The two men got out of the car, pulling their coats in tightly around their necks. Scales, now flanked by two shivering children, did not move from the porch. He had the high hard look of excitement which accompanied his most passionate litigations. His reedy voice called to them. " 'Bout time you two lawyers got here. Walt Hardesty's been here ten minutes."
"He didn't have as far to come," Sears grumbled. The brim of his hat curled in the unobstructed breeze cutting across the fields.
"Sears James, I don't suppose any man alive ever got in the last word with you. Hey, you kids! Get back in the house, you'll freeze your butts off." He swatted one with each hand, and the two boys scuttled back inside the door. Scales stood above the two old men, smiling grimly.
"What is it, Elmer?" Ricky asked, holding his coat closed at his neck. His feet in his well-shined black shoes were already chilled.
"You'll just have to see. You two town boys aren't really dressed for a walk across the fields. Guess that's your hard luck. Hang on a second, I'll get Hardesty." He disappeared for a moment into the house and emerged again with the sheriff, Walt Hardesty, who was wearing a loose sheepskin-lined denim coat and a Stetson. Alerted by Scales's remark, Ricky looked at the sheriff's feet: he wore heavy leather hiking boots. "Mr. James, Mr. Hawthorne." He nodded to them, steam pluming out over his mustache, which was larger and more ragged than Ricky's. In this cattleman's outfit, Hardesty looked fifteen years younger than his true age. "Now that you're here, maybe Elmer will show us what this mystery's all about."

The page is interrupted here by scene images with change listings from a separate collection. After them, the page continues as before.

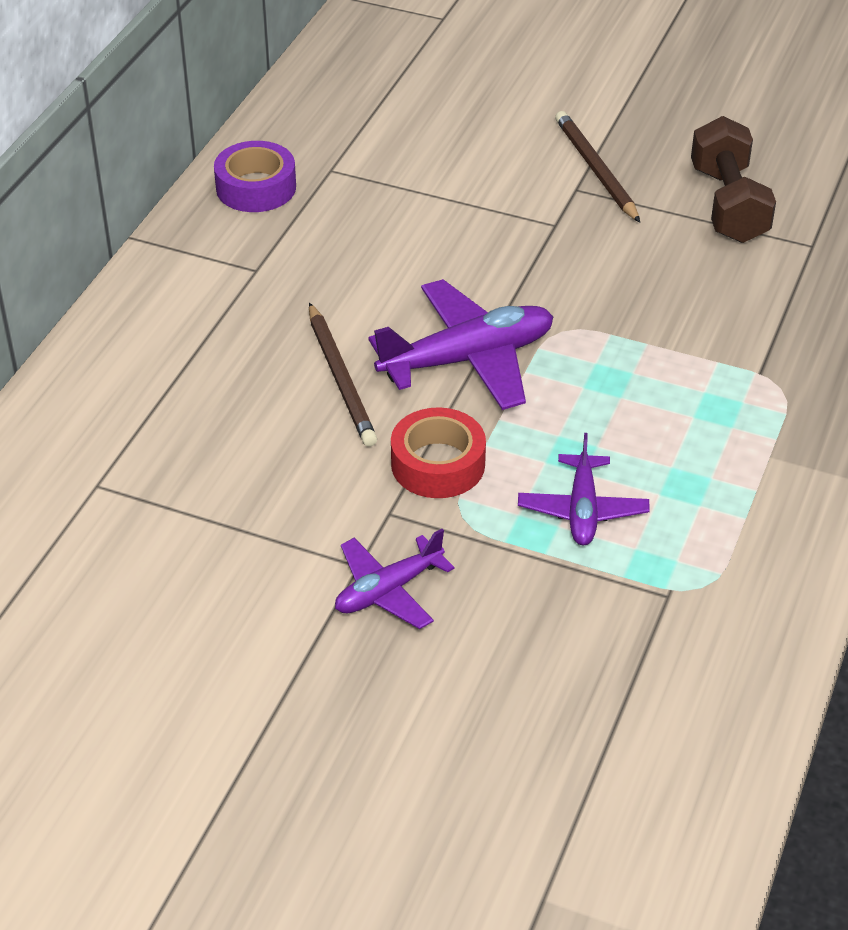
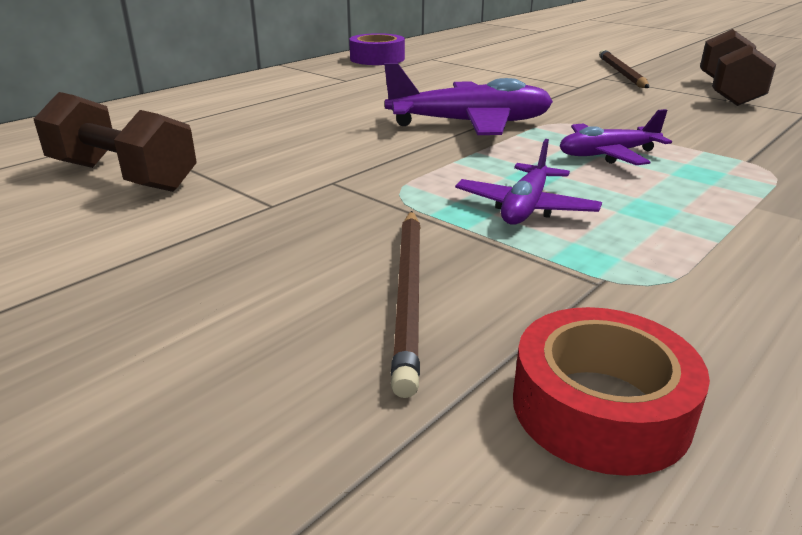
camera: 20 degrees right, 15 degrees down
brown pencil [309,303,377,446] -> brown pencil moved to [391,211,421,398]
purple plane [335,529,455,629] -> purple plane moved to [560,109,672,165]
red tape [391,407,486,498] -> red tape moved to [513,307,710,476]
none -> brown dumbbell [34,92,197,192]

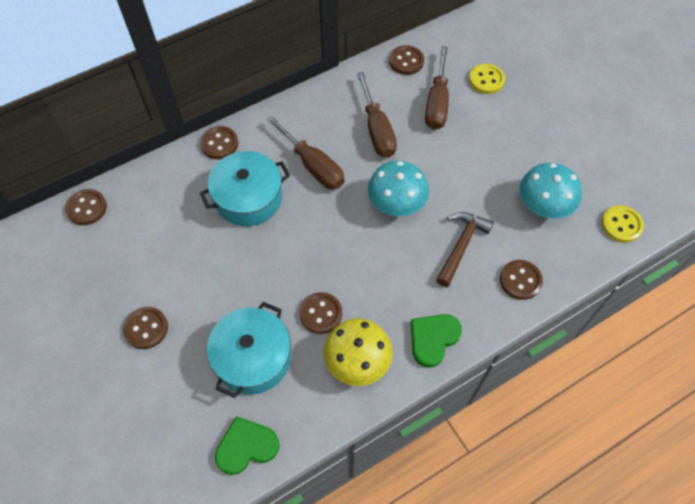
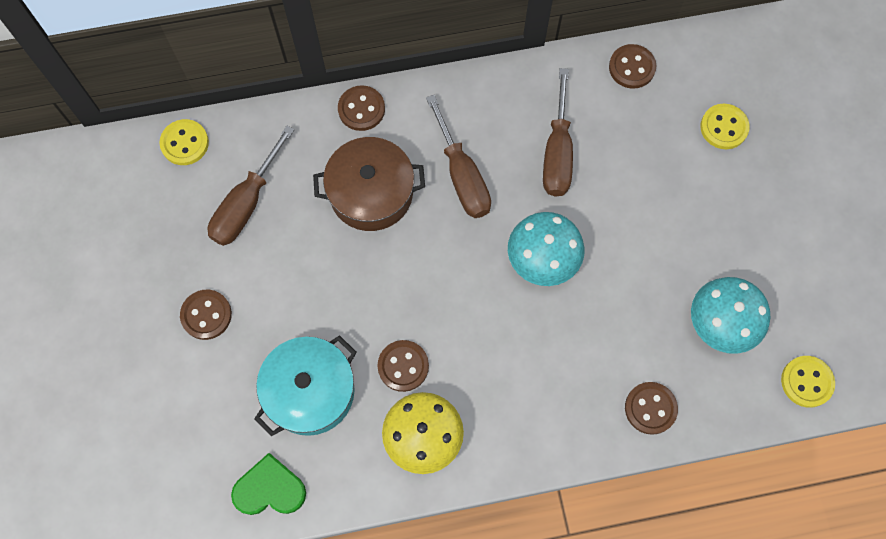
camera: 20 degrees right, 10 degrees up
brown button [65,189,107,225] -> yellow button [159,119,209,165]
turquoise pot [200,151,290,226] -> brown pot [313,137,425,231]
green heart [411,314,462,368] -> none
brown screwdriver [425,46,449,130] -> brown screwdriver moved to [208,126,294,246]
brown hammer [436,212,494,287] -> none

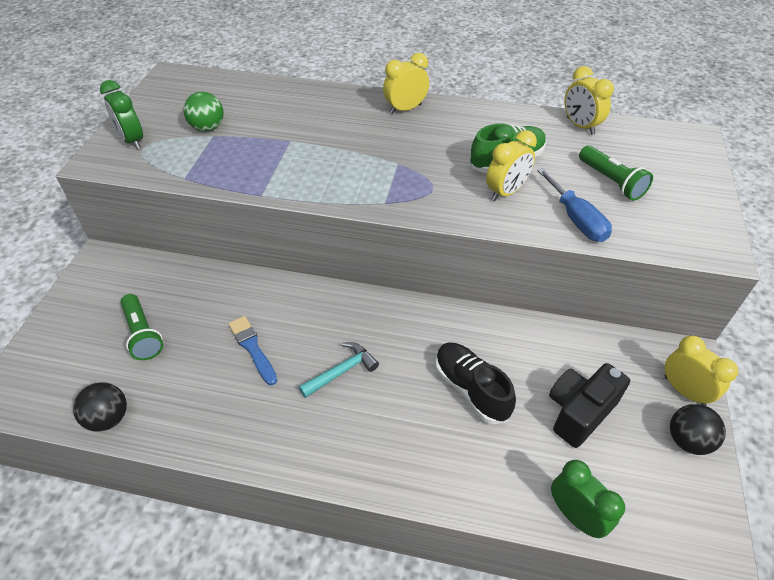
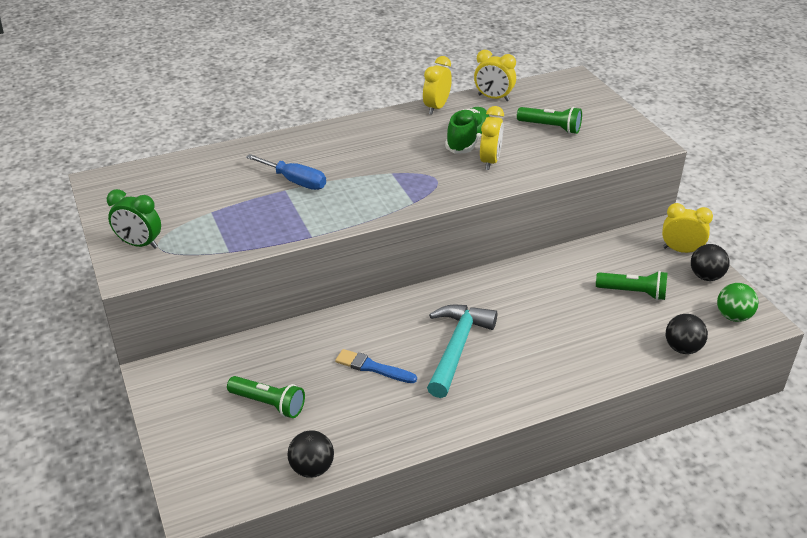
camera: 35 degrees left, 10 degrees down
green ball [183,92,224,132] -> green ball moved to [717,283,759,322]
turquoise hammer [299,342,379,398] -> turquoise hammer [427,305,497,398], size x1.71
yellow clock [383,53,429,114] -> yellow clock moved to [423,56,452,115]
black shoe [435,342,516,424] -> none
blue screwdriver [537,168,612,242] -> blue screwdriver moved to [246,154,326,190]
black camera [549,363,630,448] -> green flashlight [596,271,667,300]
green clock [551,460,625,538] -> black ball [666,314,708,354]

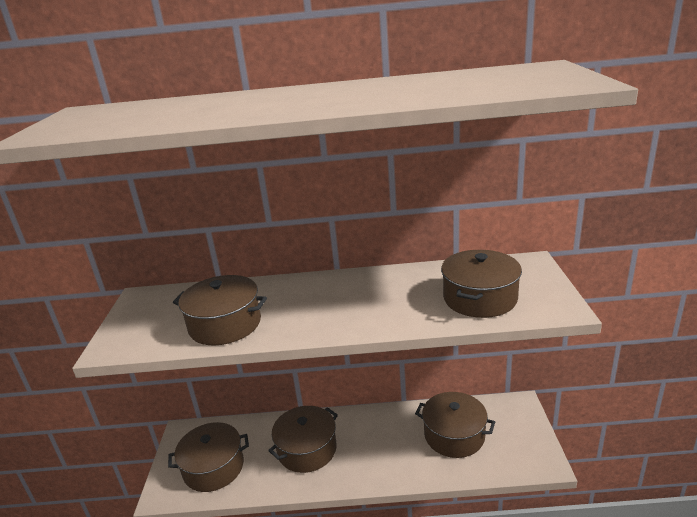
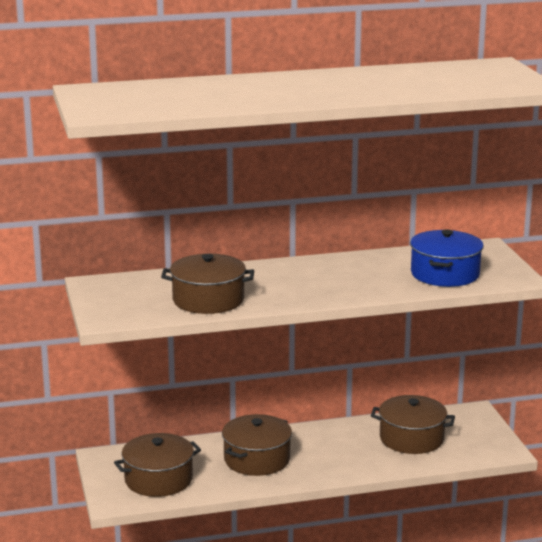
camera: 15 degrees left, 5 degrees down
brown pot [441,250,522,318] -> blue pot [410,229,484,287]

"Damn right I will," said the farmer, and clumped down the porch steps and began leading them away from the house, walking on the path toward the snow-dusted barn. "Just you come this way, gentlemen, and see what I'm gonna show you."
Hardesty fell in beside Ricky. Sears was walking alone, with immense dignity, behind them. "Colder 'n a bitch," the sheriff said. "Looks like being a damn long winter."
Ricky said, "I hope not I'm too old for one of those."
With exaggerated gestures and an expression like glee on his skinny face, Elmer Scales was unhooking a long rail fence which led into a side pasture. "Now you pay attention, Walt" he called back. "You see if you can spot any tracks." He pointed to a line of splayed footprints. "Them's mine from this morning, goin' and comin'." The prints returning were widely spaced, as if Scales had been running. "Where's your notebook? Ain't you gonna take notes?"
"Calm down, Elmer," the sheriff said. "I want to see what the problem is first."
"You took notes fast enough when my oldest boy racked up his car."
"Come on, Elmer. Show us what you want us to see."
"You town boys gonna ruin your shoes," Elmer said. "Can't be helped. Follow me."